Grève nationale, série noire à l'Opéra
Le nouveau projet de réforme des retraites visant selon le gouvernement à harmoniser les régimes d'indemnisation (durée et taux de cotisation) vise de fait à supprimer les "régimes spéciaux". Certains corps de métier conserveront pourtant des modalités de départ à la retraite particulières, étant entendu qu'un pilote de chasse ou un pompier (par exemple) ne pourrait se voir exigé de faire son office jusqu'à un âge avancé. Mais quid alors, par exemple, d'un danseur d'opéra dont le corps est souvent rompu à 40 ans et qui ne pourra plus raisonnablement monter sur pointes ? La question se pose aussi pour les artistes salariés des théâtres et des opéras, où le mouvement de grève national entraîne une série d'annulations.
«Leur corps ne peut pas tenir plus longtemps». Les danseurs de lOpéra de Paris peuvent partir à la retraite à 42 ans et touchent un peu plus de 1000 euros par mois. À cause de la réforme du gouvernement, ils craignent pour leur avenir et leur santé. @Azzahmedchaouch#Quotidien pic.twitter.com/kUM6V7U3LI
— Quotidien (@Qofficiel) 5 décembre 2019
L'Opéra de Paris invite ainsi les spectateurs à se renseigner tous les jours pour savoir si les représentations auront lieu ou non. Pour l'instant, tout a été annulé, mais au jour le jour, voire heure par heure. L’institution explique en effet que ses salariés peuvent se déclarer grévistes jusqu’à l’heure du spectacle. Résultat pour le ballet Raymonda à Garnier le premier soir de grève, l'Opéra de Paris n'a informé les spectateurs de l'annulation que 20 minutes avant le début de la représentation prévue (suscitant de nombreuses réponses outrées sur les réseaux sociaux -sans oublier ceux qui ont trouvé porte close une fois sur place après avoir fait des trajets éprouvants en l'absence de transports en commun).
Tous les spectacles suivants (de ces 6 et 7 décembre) ont également été annulés. L'information est certes venue plus tôt, mais toujours le jour même : à 17h42 hier, à 11h47 ce matin.
La liste des représentations annulées dresse autant de lourdes déceptions pour les interprètes et les artistes.

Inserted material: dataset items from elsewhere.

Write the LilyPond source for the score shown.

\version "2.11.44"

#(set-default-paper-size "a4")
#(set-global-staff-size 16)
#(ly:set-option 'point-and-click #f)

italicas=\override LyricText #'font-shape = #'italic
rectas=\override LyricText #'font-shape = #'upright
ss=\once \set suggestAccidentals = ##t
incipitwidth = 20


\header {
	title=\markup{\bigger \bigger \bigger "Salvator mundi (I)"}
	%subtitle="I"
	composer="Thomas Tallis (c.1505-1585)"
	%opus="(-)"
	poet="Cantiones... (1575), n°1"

Le Prince Igor, nouvelle production très attendue (dont nous rendions compte le soir de la première), n'en était qu'à sa quatrième date aujourd'hui et les 6 autres dates qui doivent occuper le mois de décembre sont donc compromises également (idem pour la retransmission télévisée prévue le mardi 17 décembre). Bastien et Bastienne de Mozart (compte-rendu de la précédente série), spectacle tout public à l'Amphithéâtre Bastille, aura vu deux représentations de suite (6 & 7 décembre) annulées. Lear de Reimann par Calixto Bieito (compte-rendu) aura été privé de sa dernière date. Ce sont ainsi les trois spectacles lyriques de ce samedi 7 décembre, tout comme les deux ballets du vendredi 6 (Le Parc par Preljocaj à Garnier et Raymonda de Noureev à Bastille) qui n'ont pas pu se jouer.
Le Théâtre des Champs-Élysées a également dû annuler la représentation du 5 décembre des Noces de Figaro mises en scène par James Gray (compte-rendu), "Une partie du personnel permanent et des intermittents du spectacle ayant décidé de se joindre au mouvement social". Toutefois, les spectacles ont repris depuis (le théâtre recommandant à ses spectateurs de se renseigner sur l'état des transports et "de prévoir d'arriver un peu plus tôt").
Le mouvement de grève est bien plus vif et soutenu à Radio France, entraînant des séries d'annulations pour les programmes diffusés à l'antenne (remplacés par des playlists musicales) et pour les concerts produits par la maison ronde. C'est même une triple menace budgétaire que combattent les Chœurs de Radio France : la diminution de leur pension de retraite, la baisse des dotations pour l'audiovisuel public (entraînant une réduction de 60 millions d'euros, avec la suppression de 299 postes à Radio France), et, directement pour les chanteurs, la réduction drastique de leurs effectifs. Les choristes étaient 114 en 2015, ils ont déjà subi une forte diminution et ne sont plus que 93 aujourd'hui, mais Sibyle Veil (Présidente de Radio France) veut descendre à 60 choristes (avec 33 départs volontaires) en 2020. Dans ce cas, cet ensemble qui se targue d'être un Chœur symphonique ne pourra plus interpréter seul de grands Requiem ou Symphonies romantiques et devra engager des supplémentaires ou bien s'adjoindre la collaboration d'autres ensembles (comme l'été dernier pour la Symphonie des Mille de Mahler aux Chorégies d'Orange).
Les détenteurs de billets pour des spectacles annulés peuvent demander l'échange pour une autre date ou un autre spectacle, ou bien le remboursement.